__TASK TO COMPLETE__. Give every four-digit year in the passage on Miller and Western Union, each with the event the passage ties to it.

__DOCUMENT SECTION__.
Early on it was apparent that Miller was gifted, and endlessly curious, but he was not much interested in formal education or a career track, other than having a vague idea that he wanted to be a writer. In 1909 he left City College of New York in his first semester and proceeded to drift until 1917, when he married Beatrice Wickens.  In 1919, Miller’s daughter Barbara was born, and in 1920, to support his family, he became an employment manager for Western Union.

Miller’s experience at Western Union (fictively referred to as "the Cosmodemonic Telegraph Company") forms the backbone of Tropic of Capricorn, which was published abroad in 1939.  Stripping the gloss off of the U.S. economic "miracle" of the Roaring Twenties, Miller described the grim corporate practice of employee recycling that continues to this day:

What was needed was a mechanic, but according to the logic of the higher-ups there was nothing wrong with the mechanism, everything was fine and dandy except that things were temporarily out of order. And things being temporarily out of order brought on epilepsy, theft, vandalism…sometimes strikes and lockouts. Whereupon, according to this logic, you took a big broom and you swept the stable clean, or you took clubs and guns and you beat sense into the poor idiots who were suffering from the illusion that things were fundamentally wrong. It was good now and then to talk of God, or to have a little community sing – maybe even a bonus was justifiable now and then, that is when things were getting too terribly bad for words. But on the whole, the important thing was to keep hiring and firing; as long as there were men and ammunition we were to advance, to keep mopping up the trenches.

__DATA FOR REVIEW__.
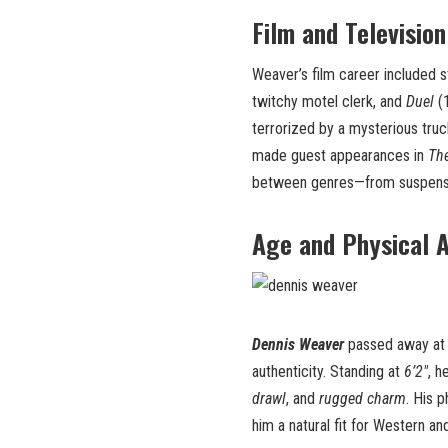
Film and Television
Weaver’s film career included 
twitchy motel clerk, and
Duel
(1
terrorized by a mysterious truc
made guest appearances in
The
between genres—from suspense
Age and Physical 
Dennis Weaver
passed away at 
authenticity. Standing at
6’2″
, h
drawl
, and
rugged charm
. His 
him a natural fit for Western and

__EXERCISE ANSWER__.
- 1909: Miller left City College of New York in his first semester.
- 1917: He married Beatrice Wickens.
- 1919: His daughter Barbara was born.
- 1920: He became an employment manager for Western Union.
- 1939: Tropic of Capricorn was published abroad.